• [Exercise directions] Every record must be restated exactly. Drop the images.
Dataset entries below:
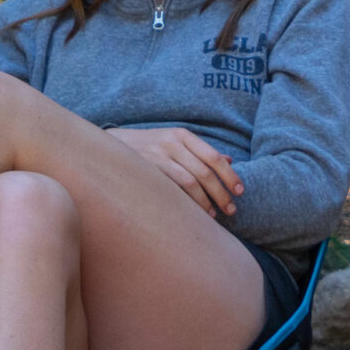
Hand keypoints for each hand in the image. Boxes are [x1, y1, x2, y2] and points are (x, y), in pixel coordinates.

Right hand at [108, 127, 242, 216]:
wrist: (108, 145)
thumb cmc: (147, 146)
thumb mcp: (174, 141)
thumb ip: (200, 151)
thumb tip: (230, 161)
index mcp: (183, 135)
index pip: (214, 157)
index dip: (230, 176)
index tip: (240, 191)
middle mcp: (172, 143)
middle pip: (206, 171)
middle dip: (222, 192)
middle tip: (232, 209)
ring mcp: (158, 156)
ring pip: (191, 181)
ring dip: (206, 201)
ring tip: (215, 215)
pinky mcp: (146, 170)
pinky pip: (172, 188)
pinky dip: (187, 202)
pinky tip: (194, 213)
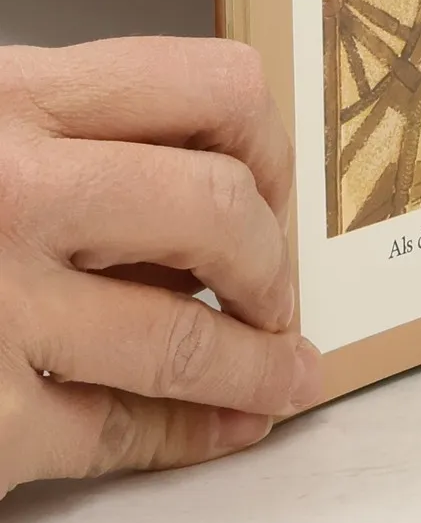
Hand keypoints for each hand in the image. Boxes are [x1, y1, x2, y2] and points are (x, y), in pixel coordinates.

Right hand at [1, 38, 321, 497]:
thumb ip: (61, 137)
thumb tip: (212, 184)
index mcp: (9, 99)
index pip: (214, 87)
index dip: (270, 144)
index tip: (274, 184)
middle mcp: (10, 192)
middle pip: (221, 209)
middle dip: (273, 260)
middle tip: (277, 291)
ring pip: (185, 334)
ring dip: (259, 361)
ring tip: (291, 374)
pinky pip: (116, 429)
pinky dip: (192, 435)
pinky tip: (230, 428)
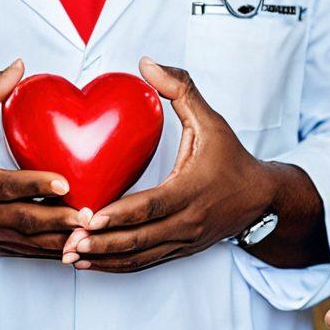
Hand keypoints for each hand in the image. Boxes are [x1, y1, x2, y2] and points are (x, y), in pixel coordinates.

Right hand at [0, 60, 81, 257]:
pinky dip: (51, 252)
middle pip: (24, 221)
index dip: (37, 185)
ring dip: (60, 241)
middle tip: (88, 215)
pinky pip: (27, 252)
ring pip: (29, 243)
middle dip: (58, 220)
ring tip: (90, 235)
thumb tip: (18, 65)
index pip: (9, 186)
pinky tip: (76, 247)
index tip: (65, 182)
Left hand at [60, 58, 272, 272]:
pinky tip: (91, 262)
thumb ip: (180, 89)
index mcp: (192, 190)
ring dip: (105, 260)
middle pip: (140, 239)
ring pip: (139, 257)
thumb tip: (146, 64)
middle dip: (102, 244)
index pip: (153, 206)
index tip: (90, 216)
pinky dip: (117, 265)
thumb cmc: (231, 157)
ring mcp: (183, 241)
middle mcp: (187, 222)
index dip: (121, 214)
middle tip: (67, 241)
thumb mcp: (210, 120)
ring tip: (70, 256)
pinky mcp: (179, 250)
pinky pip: (144, 263)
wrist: (261, 199)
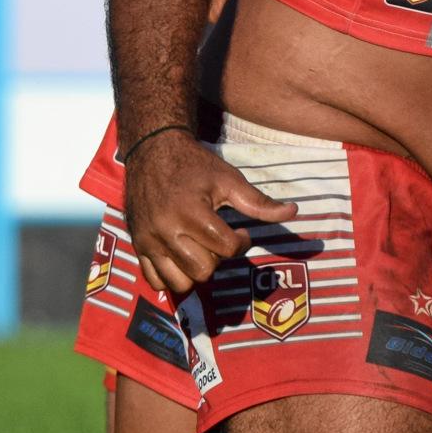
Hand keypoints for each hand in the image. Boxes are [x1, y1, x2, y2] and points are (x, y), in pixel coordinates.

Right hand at [125, 131, 296, 298]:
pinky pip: (155, 281)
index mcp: (192, 212)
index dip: (241, 242)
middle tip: (219, 241)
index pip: (226, 248)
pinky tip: (182, 259)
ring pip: (180, 281)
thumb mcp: (228, 178)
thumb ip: (258, 201)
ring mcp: (149, 241)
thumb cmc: (194, 165)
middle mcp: (167, 230)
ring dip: (196, 271)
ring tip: (201, 251)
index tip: (240, 232)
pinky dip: (171, 277)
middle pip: (204, 270)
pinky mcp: (138, 245)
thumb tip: (293, 211)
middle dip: (219, 258)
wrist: (152, 150)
End of Dataset entries.
• [Exercise response]
Hand keypoints for each hand in the image. Boxes are [x1, y1, x2, y2] and points are (x, y), in pixel coordinates.

Right hand at [108, 127, 242, 216]:
wrist: (108, 145)
thumb cmc: (147, 146)
thumb mcp: (174, 141)
thumb ip: (200, 151)
thumb tip: (230, 161)
index mcp: (183, 135)
index pip: (214, 157)
index dip: (230, 176)
index tip: (240, 191)
middle mcp: (172, 143)
middle pip: (206, 171)
middle dip: (222, 192)
middle tip: (232, 209)
ring mcp: (158, 156)
ring pip: (191, 181)
ring dip: (206, 201)
ring tip: (215, 215)
pinky mcp: (146, 170)
pinky pip: (172, 188)
pinky dip: (187, 202)
pinky tip: (194, 213)
Hand keypoints for each hand in the image. Boxes are [x1, y1, x2, y2] and points are (x, y), in pixel coordinates.

Right hand at [1, 38, 321, 497]:
thumb ip: (61, 137)
thumb tip: (212, 184)
index mcp: (9, 99)
index pip: (214, 87)
index dip: (270, 144)
index tip: (274, 184)
middle mcp: (10, 192)
middle pip: (221, 209)
middle dip: (273, 260)
middle tip: (277, 291)
ring pip: (185, 334)
ring dip: (259, 361)
ring tip: (291, 374)
pinky pip: (116, 429)
pinky dip: (192, 435)
pinky tip: (230, 428)
Hand keypoints for each hand in the image. Boxes are [x1, y1, x2, y2] and points are (x, y), in pixel coordinates.

Right hand at [0, 60, 81, 257]:
pinky dip: (51, 252)
middle pip: (24, 221)
index dip: (37, 185)
ring dip: (60, 241)
middle tip: (88, 215)
pinky pip: (27, 252)
ring pip: (29, 243)
middle dip: (58, 220)
ring tip: (90, 235)
thumb tip: (18, 65)
index pip: (9, 186)
pinky tip: (76, 247)
index tip: (65, 182)
Left hand at [60, 58, 272, 272]:
pinky tip: (91, 262)
thumb ip: (180, 89)
index mcp: (192, 190)
ring dip: (105, 260)
middle pip: (140, 239)
ring pip: (139, 257)
thumb tip: (146, 64)
middle dip: (102, 244)
index pip: (153, 206)
index tip: (90, 216)
pinky dip: (117, 265)
thumb cmc: (231, 157)
ring mcp: (183, 241)
middle mcp: (187, 222)
index dip: (121, 214)
middle tip: (67, 241)
thumb mcp: (210, 120)
ring tip: (70, 256)
pinky mcp: (179, 250)
pinky pip: (144, 263)
wrist: (261, 199)
Hand keypoints for each hand in the image. Boxes are [x1, y1, x2, y2] and points are (x, y), in pixel coordinates.

Right hand at [125, 131, 296, 298]:
pinky pip: (155, 281)
index mcp: (192, 212)
index dip: (241, 242)
middle tip: (219, 241)
index pip: (226, 248)
pinky tip: (182, 259)
ring pip: (180, 281)
thumb mcp: (228, 178)
thumb ip: (258, 201)
ring mcp: (149, 241)
thumb cmc: (194, 165)
middle mcp: (167, 230)
ring dip: (196, 271)
ring tip: (201, 251)
index tip: (240, 232)
pinky dip: (171, 277)
middle pip: (204, 270)
pinky mcp: (138, 245)
thumb tip: (293, 211)
middle dip: (219, 258)
wrist: (152, 150)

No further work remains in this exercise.